Task item: The answer must consist solely of the line containing "148 280 6.51" and every line after it in the records below, through the last, each reproduced exactly.

(Spatial grounding data)
┌────────

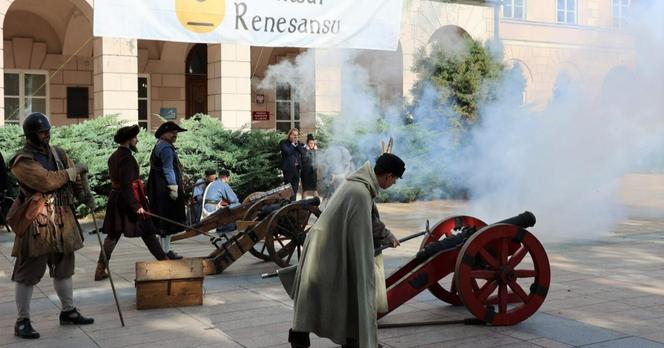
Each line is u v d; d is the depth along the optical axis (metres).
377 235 5.43
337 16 16.20
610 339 5.42
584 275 7.84
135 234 7.95
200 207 11.42
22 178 5.56
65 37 19.00
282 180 15.69
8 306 6.76
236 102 16.98
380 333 5.67
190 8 14.68
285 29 15.67
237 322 6.07
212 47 17.16
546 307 6.41
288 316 6.26
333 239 4.66
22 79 18.80
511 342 5.38
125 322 6.09
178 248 10.45
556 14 22.34
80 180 6.05
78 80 19.39
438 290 6.45
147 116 20.23
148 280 6.51
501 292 5.84
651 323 5.86
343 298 4.61
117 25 14.10
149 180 8.86
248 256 9.45
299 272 4.78
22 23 18.67
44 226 5.60
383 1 16.67
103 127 14.34
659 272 8.02
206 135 15.43
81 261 9.19
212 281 7.82
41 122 5.71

└────────

Written response:
148 280 6.51
501 292 5.84
651 323 5.86
343 298 4.61
117 25 14.10
149 180 8.86
248 256 9.45
299 272 4.78
22 23 18.67
44 226 5.60
383 1 16.67
103 127 14.34
659 272 8.02
206 135 15.43
81 261 9.19
212 281 7.82
41 122 5.71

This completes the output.